[Available data — start]

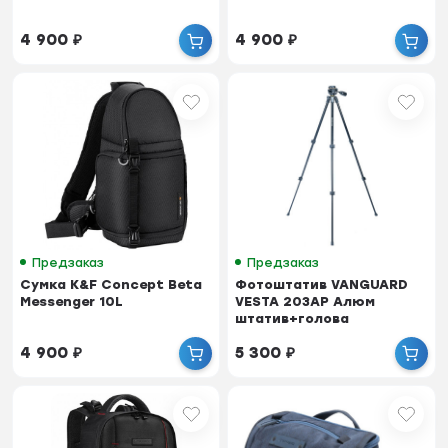
4 900
₽
4 900
₽
Предзаказ
Предзаказ
Сумка K&F Concept Beta
Фотоштатив VANGUARD
Messenger 10L
VESTA 203AP Алюм
штатив+голова
4 900
₽
5 300
₽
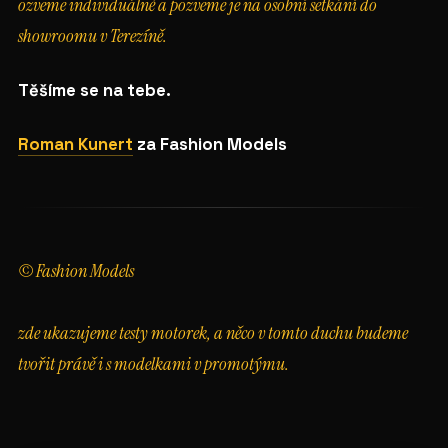
ozveme individuálně a pozveme je na osobní setkání do
showroomu v Terezíně.
Těšíme se na tebe.
Roman Kunert
za Fashion Models
© Fashion Models
zde ukazujeme testy motorek, a něco v tomto duchu budeme
tvořit právě i s modelkami v promotýmu.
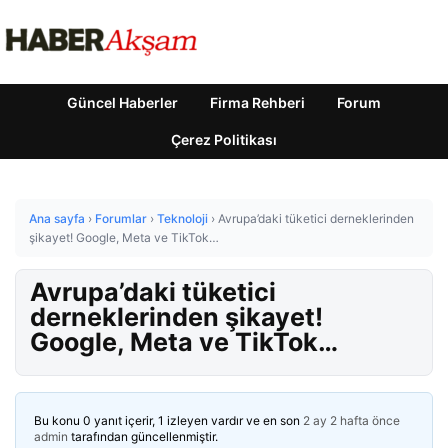
Güncel Haberler
Firma Rehberi
Forum
Çerez Politikası
Ana sayfa
›
Forumlar
›
Teknoloji
›
Avrupa’daki tüketici derneklerinden
şikayet! Google, Meta ve TikTok…
Avrupa’daki tüketici
derneklerinden şikayet!
Google, Meta ve TikTok…
Bu konu 0 yanıt içerir, 1 izleyen vardır ve en son
2 ay 2 hafta önce
admin
tarafından güncellenmiştir.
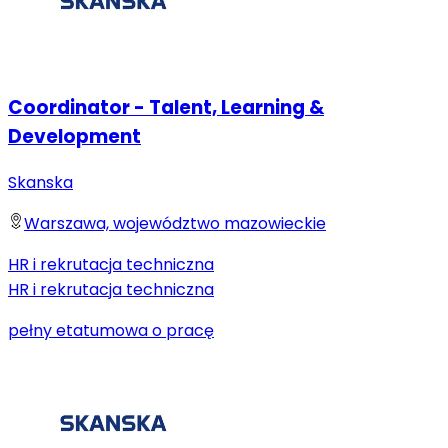
Coordinator - Talent, Learning &
Development
Skanska
Warszawa, województwo mazowieckie
HR i rekrutacja techniczna
HR i rekrutacja techniczna
pełny etat
umowa o pracę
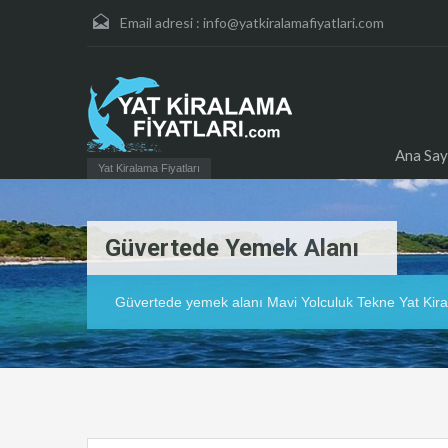
Email adresi :
info@yatkiralamafiyatlari.com
Ana Say
Yat Kiralama Fiyatları
Güvertede Yemek Alanı
Güvertede yemek alanı Mavi Yolculuk Tekne Yat Kir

[Available data — finish]

* Problem *
Word-for-word restatement: every line from the one with "Çerez Politikası" through the final line of the data, both ends included, pictures excluded.

* Answer area *
Çerez Politikası
Ana sayfa
›
Forumlar
›
Teknoloji
›
Avrupa’daki tüketici derneklerinden
şikayet! Google, Meta ve TikTok…
Avrupa’daki tüketici
derneklerinden şikayet!
Google, Meta ve TikTok…
Bu konu 0 yanıt içerir, 1 izleyen vardır ve en son
2 ay 2 hafta önce
admin
tarafından güncellenmiştir.
Coordinator - Talent, Learning &
Development
Skanska
Warszawa, województwo mazowieckie
HR i rekrutacja techniczna
HR i rekrutacja techniczna
pełny etat
umowa o pracę
Email adresi :
info@yatkiralamafiyatlari.com
Ana Say
Yat Kiralama Fiyatları
Güvertede Yemek Alanı
Güvertede yemek alanı Mavi Yolculuk Tekne Yat Kir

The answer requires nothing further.